(Stored data)
↓
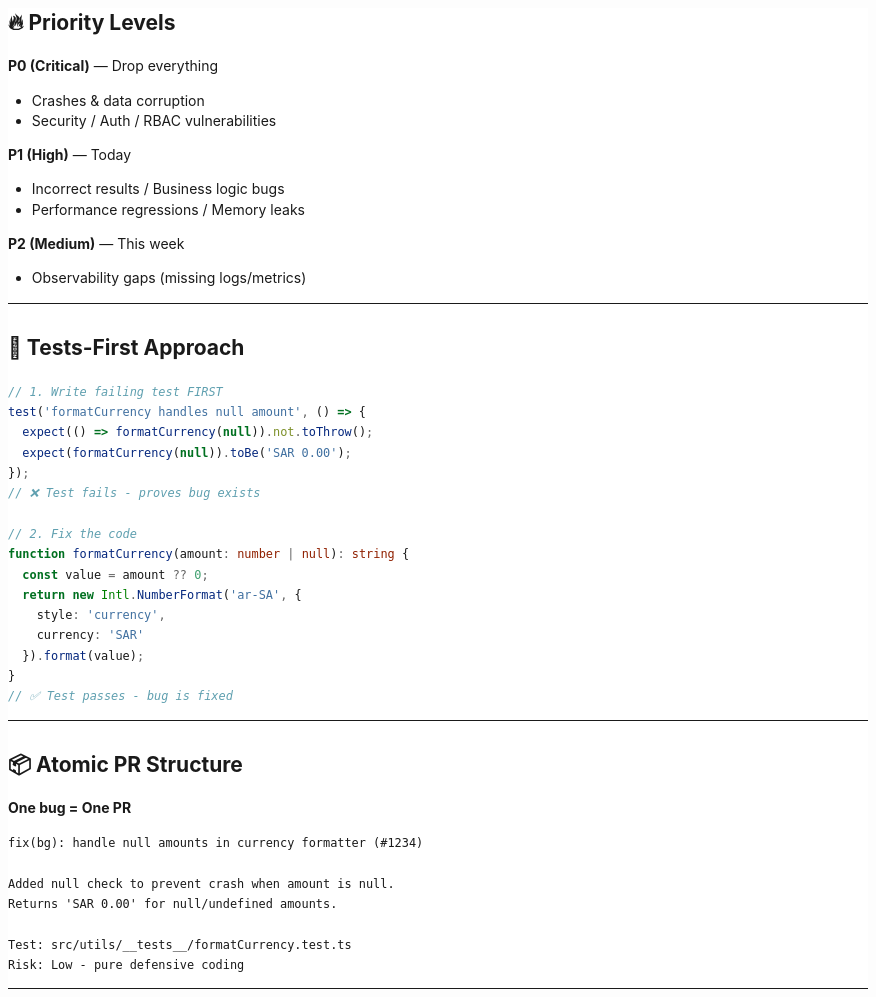 
## 🔥 Priority Levels

**P0 (Critical)** — Drop everything
- Crashes & data corruption
- Security / Auth / RBAC vulnerabilities

**P1 (High)** — Today
- Incorrect results / Business logic bugs
- Performance regressions / Memory leaks

**P2 (Medium)** — This week
- Observability gaps (missing logs/metrics)

---

## 🧪 Tests-First Approach

```typescript
// 1. Write failing test FIRST
test('formatCurrency handles null amount', () => {
  expect(() => formatCurrency(null)).not.toThrow();
  expect(formatCurrency(null)).toBe('SAR 0.00');
});
// ❌ Test fails - proves bug exists

// 2. Fix the code
function formatCurrency(amount: number | null): string {
  const value = amount ?? 0;
  return new Intl.NumberFormat('ar-SA', {
    style: 'currency',
    currency: 'SAR'
  }).format(value);
}
// ✅ Test passes - bug is fixed
```

---

## 📦 Atomic PR Structure

**One bug = One PR**

```
fix(bg): handle null amounts in currency formatter (#1234)

Added null check to prevent crash when amount is null.
Returns 'SAR 0.00' for null/undefined amounts.

Test: src/utils/__tests__/formatCurrency.test.ts
Risk: Low - pure defensive coding
```

---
↑
Set down, unchanged, only those lines above that fall between the line with "(Critical)** — Drop everything" and the line with "(Medium)** — This week", the two end lines included.

REPLY TO THE EXERCISE:
**P0 (Critical)** — Drop everything
- Crashes & data corruption
- Security / Auth / RBAC vulnerabilities

**P1 (High)** — Today
- Incorrect results / Business logic bugs
- Performance regressions / Memory leaks

**P2 (Medium)** — This week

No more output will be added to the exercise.